## EXERCISE DESCRIPTION:
Each entry that follows should be given again word for word; please leave out its pictures.

## TASK DATA:
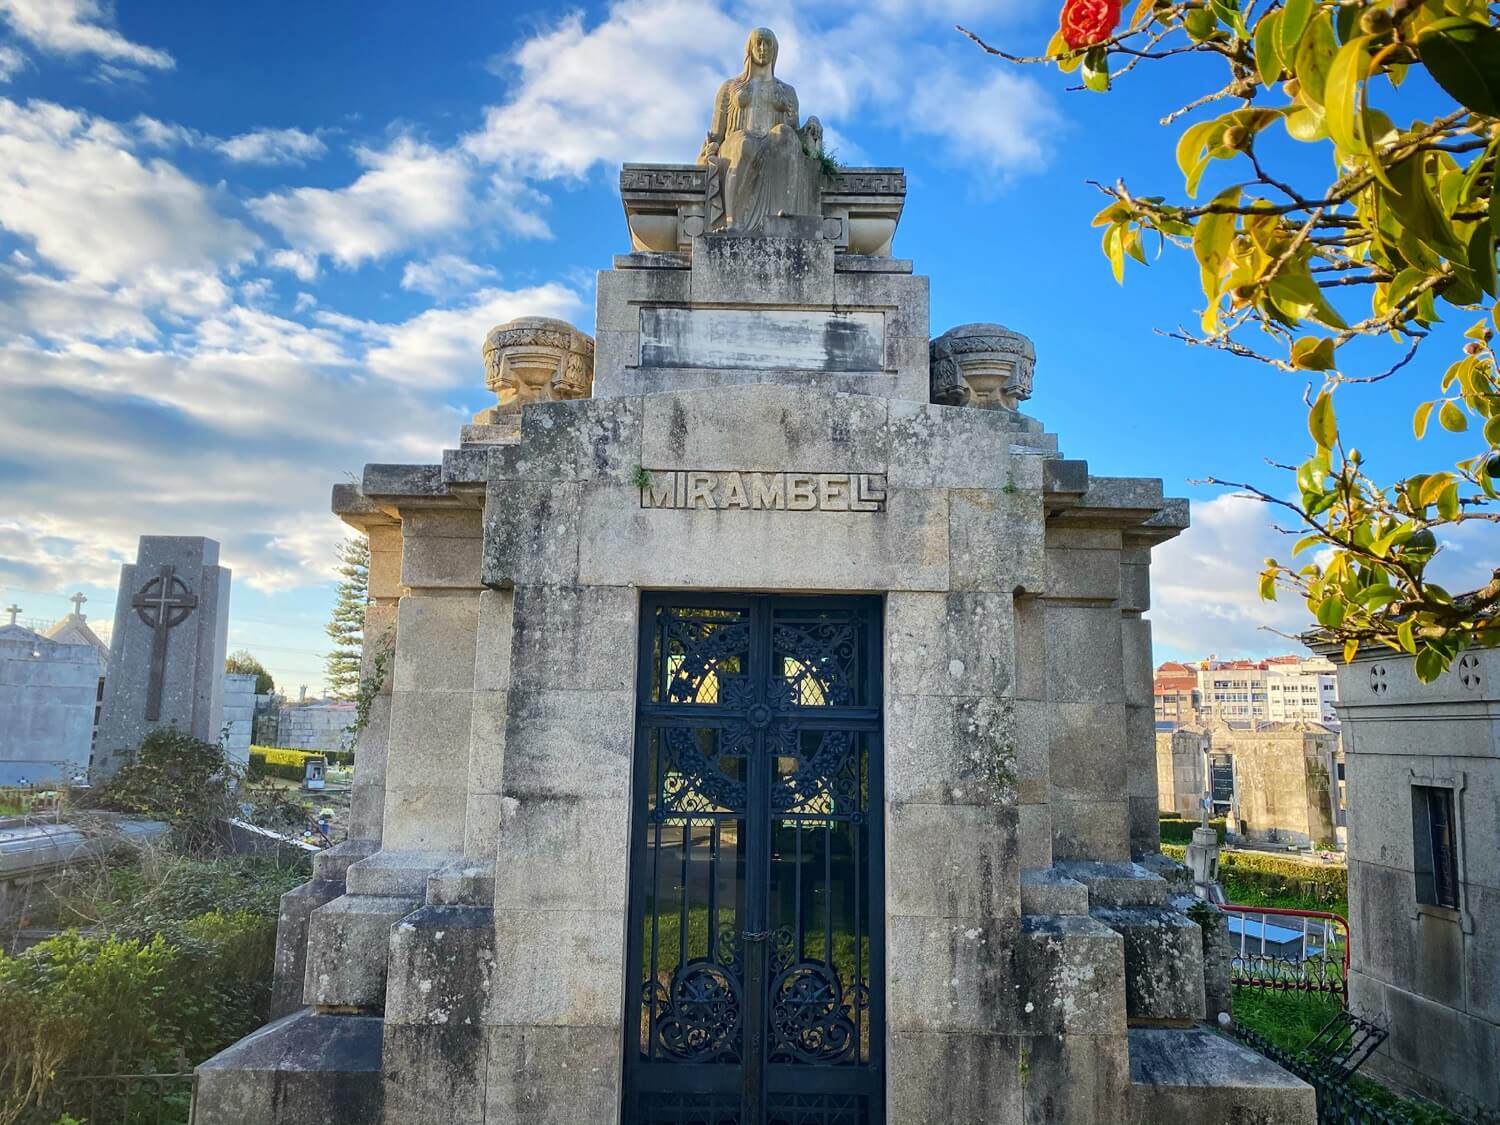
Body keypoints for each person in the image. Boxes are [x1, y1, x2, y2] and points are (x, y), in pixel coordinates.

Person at [699, 28, 824, 233]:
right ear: (750, 48)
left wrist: (812, 122)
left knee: (784, 133)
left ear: (775, 50)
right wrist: (707, 151)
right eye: (758, 43)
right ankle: (734, 223)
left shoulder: (787, 91)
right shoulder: (730, 87)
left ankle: (782, 214)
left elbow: (795, 137)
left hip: (772, 145)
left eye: (768, 44)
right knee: (743, 143)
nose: (763, 48)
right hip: (737, 145)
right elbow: (717, 134)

## OUTPUT OF THE EXERCISE:
Body keypoints for each person in the image. Boxes are [x1, y1, x2, y2] and points are (x, y), in pixel coordinates.

Person at [699, 28, 824, 233]:
right ear: (750, 48)
left wrist: (812, 122)
left knee: (784, 133)
left ear: (775, 50)
right wrist: (707, 151)
right eye: (758, 43)
right ankle: (734, 223)
left shoulder: (787, 91)
right shoulder: (730, 87)
left ankle: (782, 214)
left elbow: (795, 137)
left hip: (772, 145)
left eye: (768, 44)
right knee: (743, 143)
nose: (763, 48)
right hip: (737, 145)
right elbow: (717, 134)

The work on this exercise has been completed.